WHAT IS REQUIRED ->
Begin at the line that holds "croisées. Le même service analyse aussi les" and copy each line exactly until the data below ends, including that last line but no pictures.

DATA PROVIDED ->
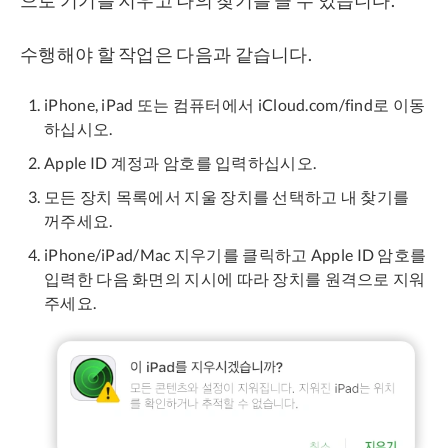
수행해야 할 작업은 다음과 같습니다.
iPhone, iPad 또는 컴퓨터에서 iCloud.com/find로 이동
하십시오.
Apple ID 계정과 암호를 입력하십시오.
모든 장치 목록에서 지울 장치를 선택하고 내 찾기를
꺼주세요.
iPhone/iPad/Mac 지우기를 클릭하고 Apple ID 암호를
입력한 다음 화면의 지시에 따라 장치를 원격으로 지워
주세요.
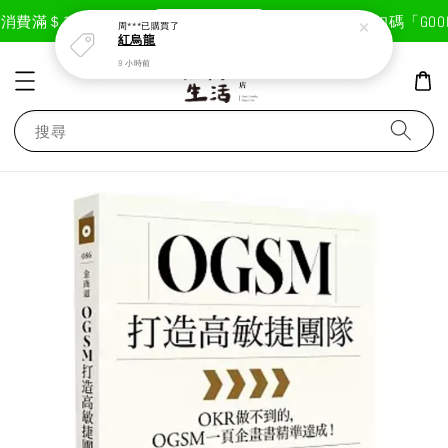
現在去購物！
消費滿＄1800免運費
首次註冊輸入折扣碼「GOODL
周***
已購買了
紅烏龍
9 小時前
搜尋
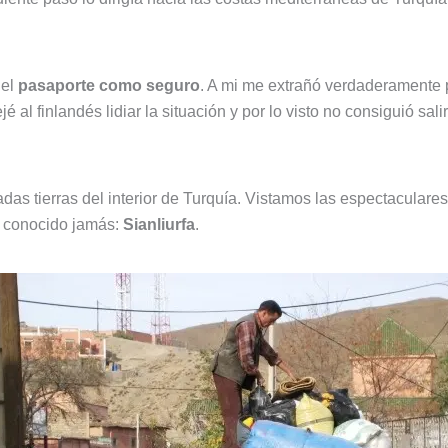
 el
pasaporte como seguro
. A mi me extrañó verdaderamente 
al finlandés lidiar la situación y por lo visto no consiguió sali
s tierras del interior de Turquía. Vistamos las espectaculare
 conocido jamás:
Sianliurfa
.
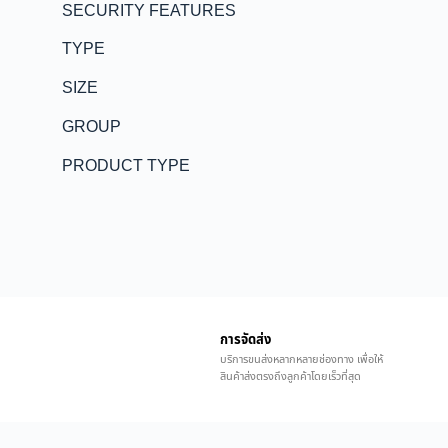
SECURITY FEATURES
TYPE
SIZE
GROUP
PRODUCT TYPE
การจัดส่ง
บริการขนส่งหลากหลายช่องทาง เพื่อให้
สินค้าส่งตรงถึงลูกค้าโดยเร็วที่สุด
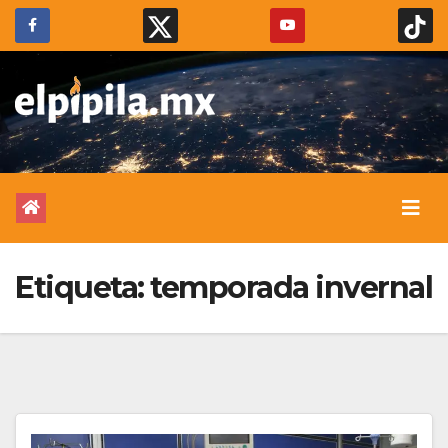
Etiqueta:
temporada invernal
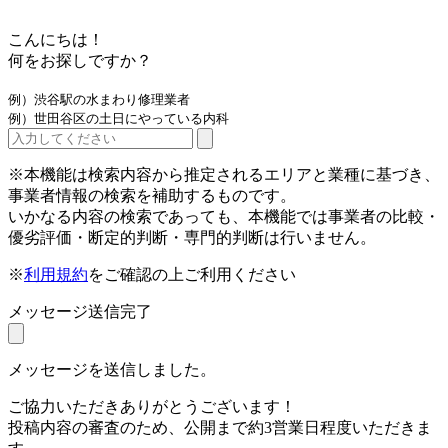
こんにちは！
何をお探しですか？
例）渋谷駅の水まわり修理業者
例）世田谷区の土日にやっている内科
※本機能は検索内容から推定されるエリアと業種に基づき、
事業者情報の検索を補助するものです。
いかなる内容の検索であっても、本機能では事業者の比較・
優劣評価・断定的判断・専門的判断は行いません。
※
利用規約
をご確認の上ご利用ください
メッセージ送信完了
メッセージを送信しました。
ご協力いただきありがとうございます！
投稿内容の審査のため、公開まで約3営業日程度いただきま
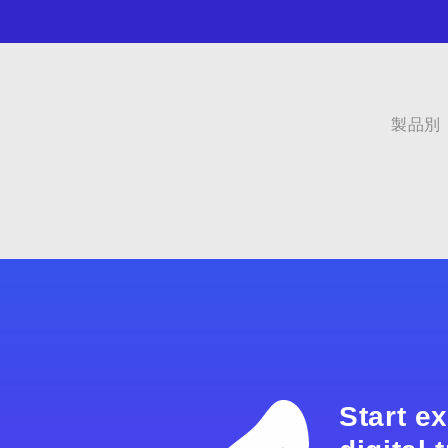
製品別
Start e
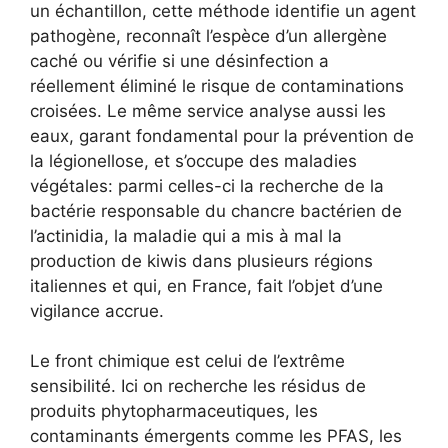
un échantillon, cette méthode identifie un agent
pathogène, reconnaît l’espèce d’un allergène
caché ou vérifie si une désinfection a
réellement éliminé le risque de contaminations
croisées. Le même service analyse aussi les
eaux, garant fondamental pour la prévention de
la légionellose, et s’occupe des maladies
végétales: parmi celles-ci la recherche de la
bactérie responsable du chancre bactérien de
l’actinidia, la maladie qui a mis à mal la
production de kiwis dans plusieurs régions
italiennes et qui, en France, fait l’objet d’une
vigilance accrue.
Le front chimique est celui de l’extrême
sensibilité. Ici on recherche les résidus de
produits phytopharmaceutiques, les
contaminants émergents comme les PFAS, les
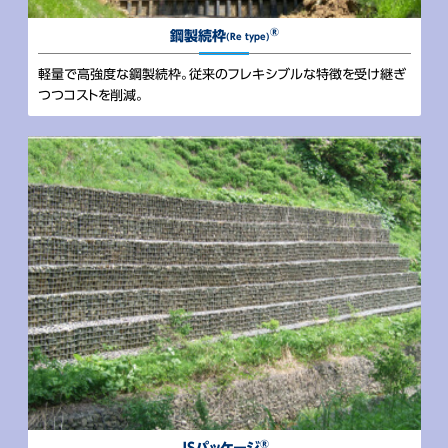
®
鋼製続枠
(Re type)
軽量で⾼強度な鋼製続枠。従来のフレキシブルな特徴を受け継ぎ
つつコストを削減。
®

ANSWER FOR THIS EXERCISE ->
croisées. Le même service analyse aussi les
eaux, garant fondamental pour la prévention de
la légionellose, et s’occupe des maladies
végétales: parmi celles-ci la recherche de la
bactérie responsable du chancre bactérien de
l’actinidia, la maladie qui a mis à mal la
production de kiwis dans plusieurs régions
italiennes et qui, en France, fait l’objet d’une
vigilance accrue.
Le front chimique est celui de l’extrême
sensibilité. Ici on recherche les résidus de
produits phytopharmaceutiques, les
contaminants émergents comme les PFAS, les
®
鋼製続枠
(Re type)
軽量で⾼強度な鋼製続枠。従来のフレキシブルな特徴を受け継ぎ
つつコストを削減。
®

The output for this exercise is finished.